Ovvio che, se questo è un atteggiamento diffuso, diventa ben difficile affrontare i problemi veri, quelli di cui realmente ci si dovrebbe lamentare, perché vengono sepolti sotto una sfilza di altre questioni minori, finiscono in un gran calderone perdendo ogni peso e vigore. Come la favola “Al lupo! Al lupo!” di Esopo insegna, a furia di lamentarsi per un nonnulla si rischia che le lamentazioni serie non vengano prese in considerazione.

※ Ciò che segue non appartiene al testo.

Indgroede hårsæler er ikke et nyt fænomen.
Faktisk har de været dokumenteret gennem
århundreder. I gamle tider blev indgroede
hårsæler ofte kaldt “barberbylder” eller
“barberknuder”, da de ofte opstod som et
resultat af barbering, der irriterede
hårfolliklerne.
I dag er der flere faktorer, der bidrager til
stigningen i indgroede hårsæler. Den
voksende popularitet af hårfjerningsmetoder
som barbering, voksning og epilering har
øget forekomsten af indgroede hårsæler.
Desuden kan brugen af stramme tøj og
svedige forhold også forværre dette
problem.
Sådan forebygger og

Tra tutti i problemi della recente crisi economica, quello che a me sembra più serio riguarda la disoccupazione giovanile: abbiamo orde di ventenni e trentenni a casa o impiegati male – nel senso che hanno contratti molto brevi e precari – e questa è indubbiamente una situazione che toglie prospettive, sicurezze, possibilità. È un problema perché questi giovani continuano a invecchiare senza aver messo in cantiere non dico un posto fisso ma nemmeno un lavoro vagamente stabile; perché non riescono a mettere soldi da parte pur sapendo che non avranno quasi nulla di pensione; perché non sono tutelati, non possono permettersi di sposarsi, far figli, ammalarsi, andare in vacanza, se non facendosi il mazzo, supplicando pietà, rimettendoci la paga e nei casi più estremi anche il lavoro.

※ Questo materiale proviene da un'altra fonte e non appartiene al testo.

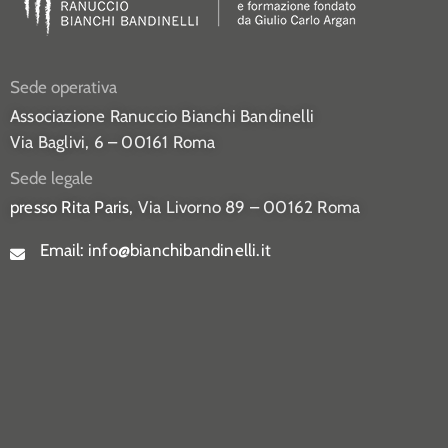
Sede operativa
Associazione Ranuccio Bianchi Bandinelli
Via Baglivi, 6 – 00161 Roma
Sede legale
presso Rita Paris,
Via Livorno 89 – 00162 Roma
Email:
info@bianchibandinelli.it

Tutte queste sono cose che sappiamo fin troppo bene, e che sono note sia ai giovani (gruppo di cui io ormai praticamente non faccio più parte), sia ai “vecchi”. Ma quanto se ne parla, oggi? Ben poco. L’argomento è stato al centro del dibattito, brevemente, qualche settimana fa, quando sono usciti i dati sulla disoccupazione in Europa, dati spaventosi visto che nel nostro paese si sono toccate percentuali da primo dopoguerra, ma oggi ce ne siamo già dimenticati. I problemi della campagna elettorale sono infatti altri: l’IMU prima di tutto, cioè una tassa pagata da chi è proprietario di un immobile (e quindi, a priori, ha quantomeno una casa); e poi le tasse, le pensioni, il futuro Capo di Stato, i poteri del governo, Silvio Berlusconi, la legge elettorale e così via. Ancora una volta, non si capisce quali siano i problemi veri, quelli seri, quelli da affrontare subito: ci si preoccupa del fatto che i sessantenni dovranno andare in pensione a 70 anni, non badando al fatto che molti sessantenni sono più arzilli e in forma di me e che la speranza di vita non è più quella di quarant’anni fa; si vuole abbassare il carico fiscale che – ed è vero – è particolarmente gravoso, ma non si parla della sanità il cui peso economico è ben oltre il livello di guardia, non si parla della scuola impoverita, non si parla, e mi spiace ripetermi, del fatto che non ci sia lavoro. I miei studenti escono dalle superiori e, se non vanno a fare l’università (rimandando così l’entrata nel mondo del lavoro), si baciano i gomiti se riescono a trovare lavoro in un supermercato. E sto parlando degli studenti in gamba, non di quelli che tirano a campare. Queste sono le prospettive.
E allora a me pare che questa – non la mia, che tutto sommato si è in parte salvata, ma quella che sta venendo su ora – sia proprio una generazione perduta. Non nel senso della “Lost generation” letteraria di Fitzgerald e Hemingway – qui per fortuna nessuna guerra è venuta a strapparci dal nostro borghese e tranquillo stile di vita – ma nel senso di una generazione che non è riuscita a mettere radici, a entrare di diritto nella vita collettività, a trovare il proprio spazio nel mondo degli adulti. Ci si lamenta sempre di questa fantomatica “sindrome di Peter Pan”, secondo cui gli italiani, “mammoni” per definizione, non vorrebbero mai crescere; ma ormai mi sembra, al di là dell’essere “choosy” o “bamboccioni” come amano definirci i vecchi ministri, che sia lo stesso mondo degli adulti che fa di tutto per farci rimanere giovani a tempo indeterminato.
ps.: nel frattempo prosegue il concorso a cattedre indetto dal ministro Profumo. Un concorso di cui nessuno – neppure chi lo sta facendo – ha capito il senso, visto che costa parecchio e non è altro che un doppione di altri meccanismi di selezione già presenti, come i TFA o le graduatorie a esaurimento. Ci sono pochi posti e per quei pochi posti devi pure fare infiniti tentativi per provare ad accaparrarteli, esattamente come quando la burocrazia ti manda continuamente da un ufficio all’altro per un documento: e lo scopo, si sa, è quello di farti desistere, di farti rinunciare. L’unica spiegazione è questa: i concorsi annuali di Profumo sono un tentativo di convincere i precari a cambiare lavoro. Insomma, se non ti perdi da solo ti fanno perdere loro.